LIS Corporation, an environmental service provider, had revenues of $209 million in 2002 and reported losses of $3.1 million. It had earnings before interest and taxes of $12.5 million in 2002, and had debt outstanding of $109 million (in market value terms). There are 15.9 million shares outstanding, trading at $11 per share. The pre-tax interest rate on debt owed by the firm is 8.5%, and the stock has a beta of 1.15. The firm's EBIT is expected to increase 10% a year from 2003 to 2006, after which the growth rate is expected to drop to 4% in the long term.

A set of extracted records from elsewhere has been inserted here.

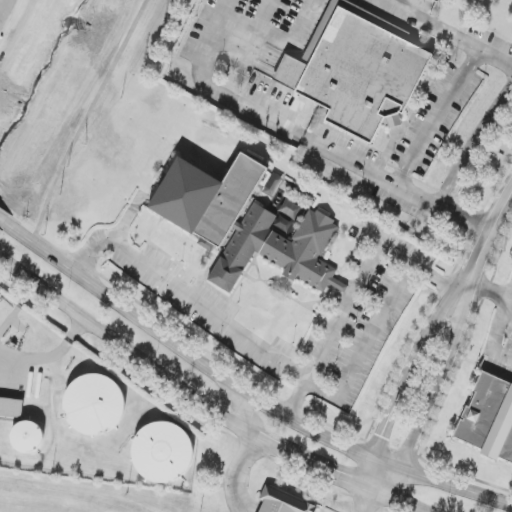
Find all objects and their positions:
road: (226, 2)
road: (2, 3)
road: (3, 7)
road: (254, 29)
road: (468, 43)
building: (359, 72)
road: (438, 116)
road: (87, 120)
road: (475, 145)
road: (397, 183)
building: (217, 213)
road: (2, 222)
road: (488, 237)
building: (305, 252)
road: (409, 260)
road: (437, 282)
road: (206, 307)
road: (17, 312)
road: (507, 319)
road: (499, 325)
parking lot: (500, 345)
road: (187, 355)
road: (406, 381)
road: (434, 394)
road: (202, 404)
building: (95, 405)
building: (11, 406)
road: (247, 414)
building: (489, 418)
building: (490, 419)
building: (27, 437)
building: (163, 451)
road: (236, 475)
road: (448, 484)
road: (367, 501)
building: (282, 502)
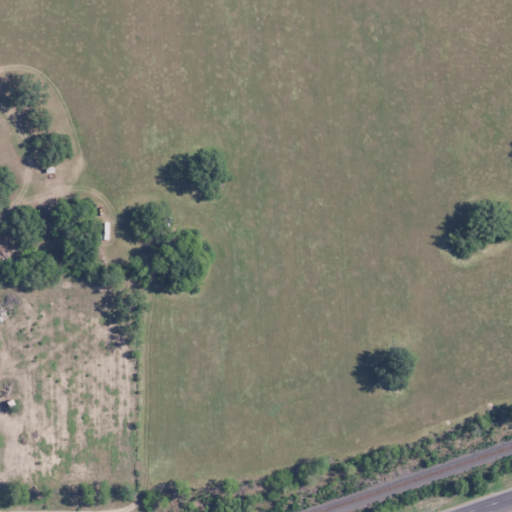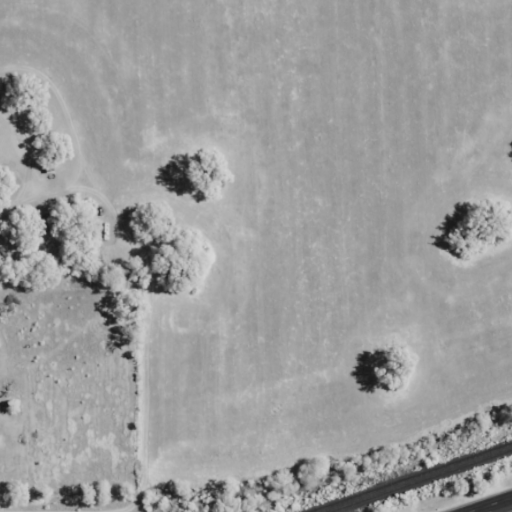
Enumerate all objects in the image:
railway: (413, 478)
road: (506, 510)
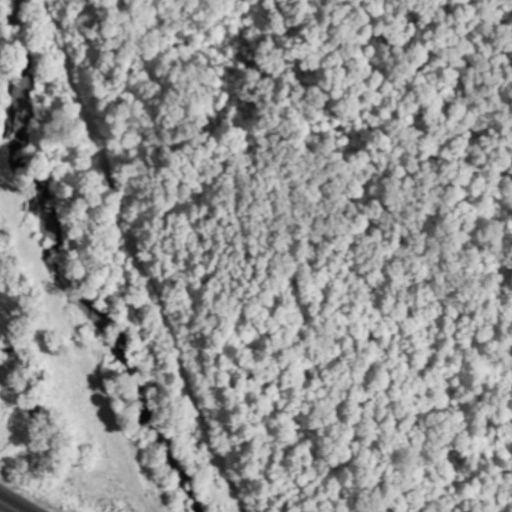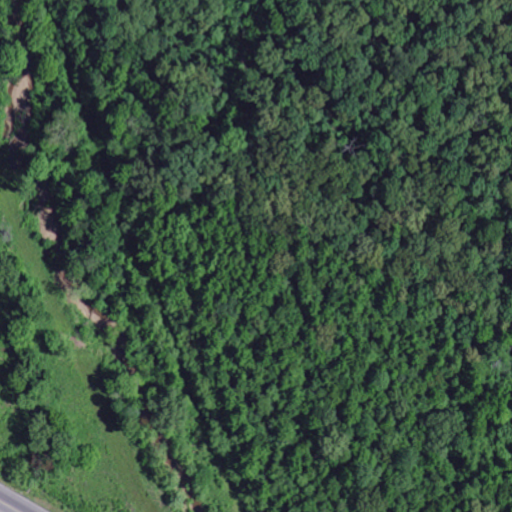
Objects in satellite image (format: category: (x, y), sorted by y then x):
river: (63, 266)
road: (6, 508)
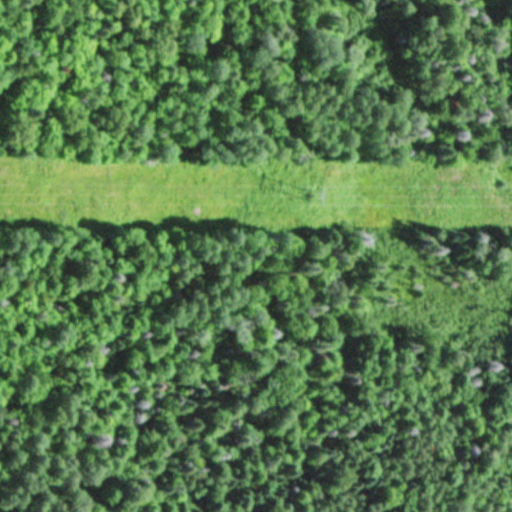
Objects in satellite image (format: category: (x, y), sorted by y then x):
power tower: (303, 196)
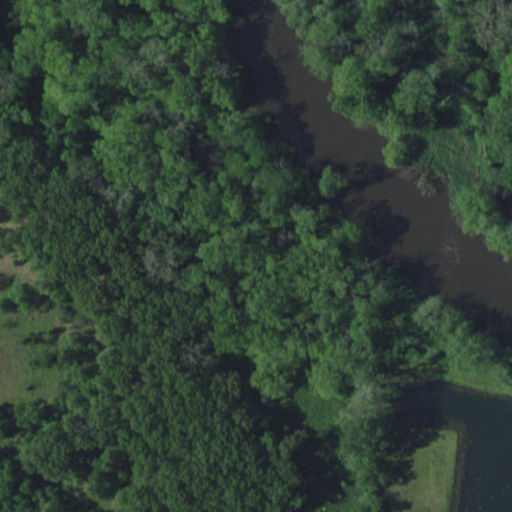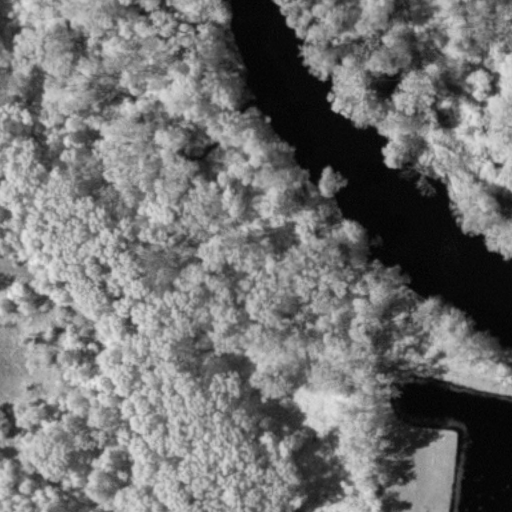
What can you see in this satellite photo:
river: (369, 176)
road: (140, 331)
road: (365, 406)
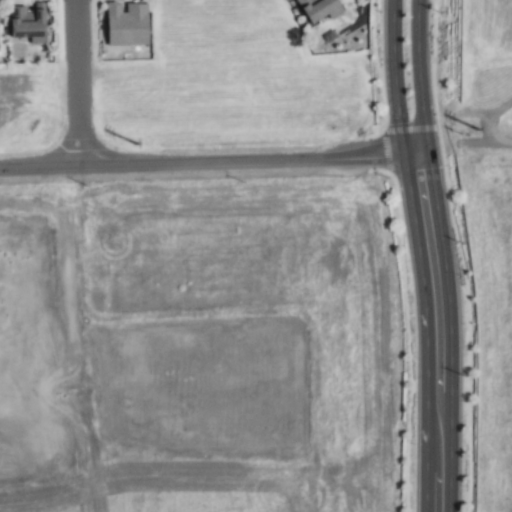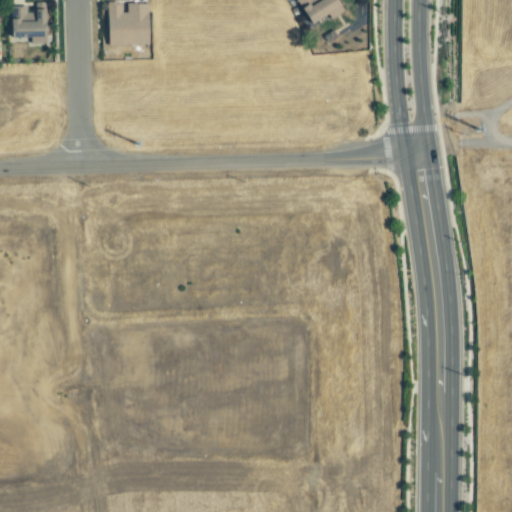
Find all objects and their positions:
building: (316, 9)
building: (125, 24)
building: (25, 25)
road: (419, 78)
road: (395, 80)
road: (78, 84)
power tower: (452, 132)
power tower: (127, 145)
road: (208, 165)
road: (439, 332)
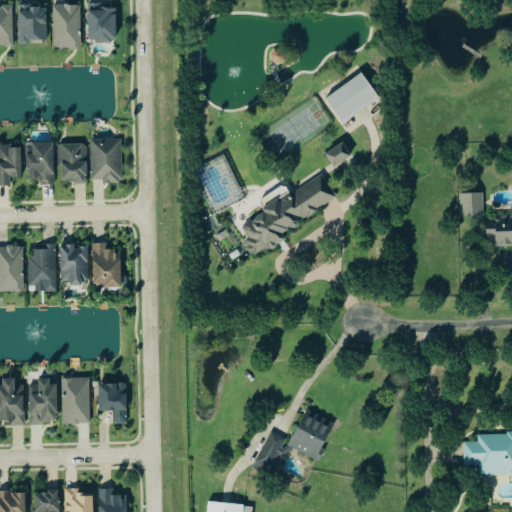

Capital expenditures will be offset by depreciation, and working capital needs are negligible. (The corporate tax rate is 40%, and the treasury bond rate is 7%.)

1. Estimate the cost of capital for LIS.

2. Estimate the value of the firm.

3. Estimate the value of equity (both total and on a per share basis).

Solutions

Expert Solution

Total Outstanding shares = 15.9 million

Share price = $11

Market capitalization = $174.9

Total debt outstanding = $109 million

ENTERPRISE VALUE = MARKET CAP + DEBT - CASH&CASH EQUIVALENT (not given,assume = 0)

= 174.90+109 -0 = $283.9 million

weightage of market cap = 174.9 / (174.9 + 109) = 0.62

Weightage of Debt = 109 / (174.9 +109) = 0.38

Risk free return = 7% (treasury bond rate)

Market premium = 10% (assume)

Beta = 1.15

Cost of equity (CAPM MODEL) = 7% + 1.15*10 = 18.5 %

Cost of Debt =8.5 (1- .4) = 5.1 % [ post tax (40 %) interest rate (8.5%) ]

1. Cost of capital = 18.5* 0.62 + 5.1*0.38 = 21.06%

2. Value of the firm is the present value of all the future cash flow to the firm.

Cash Flow to Firm = EBIT (1 - tax) + depreciation - capital expenditure - working capital

Given: Depreciation = capital expenditure

Working capital = negligible

therefore, Cash flow to Firm = EBIT (1 - tax rate)

Corporate tax rate = 40%

Long term growth rate of EBIT = 4%

Terminal value = EBIT (2006) / 0.04

PARAMETERS/ PERIOD 2002 2003 2004 2005 2006 TERMINAL VALUE
EBIT 12.5 13.75 15.13 16.64 18.30
EBIT (1-TAX) 7.5 8.25 9.08 9.98 10.98 274.52
FCFF 8.25 9.08 9.98 10.98 274.52
WACC 21.06% 21.06% 21.06% 21.06% 21.06%
PV of all future cash flow 6.81 6.19 5.63 5.11 127.81

Total Present value of all future cash flow = 6.81 +6.19+5.63+5.11+127.81 = $151.56 milion

The Value of the Firm = $151.56 million

3. The equity value = Value of the Firm - debt outstanding

= $151.56 - 109

= $42.56 million

The share price = Equity value / outstanding shares

= $42.56 / 15.9

= $2.68 / share

NOTE: Since the market premium is not given, the calculated cost of capital may vary.

Therefore this share price may or may not be equal to the expected share price.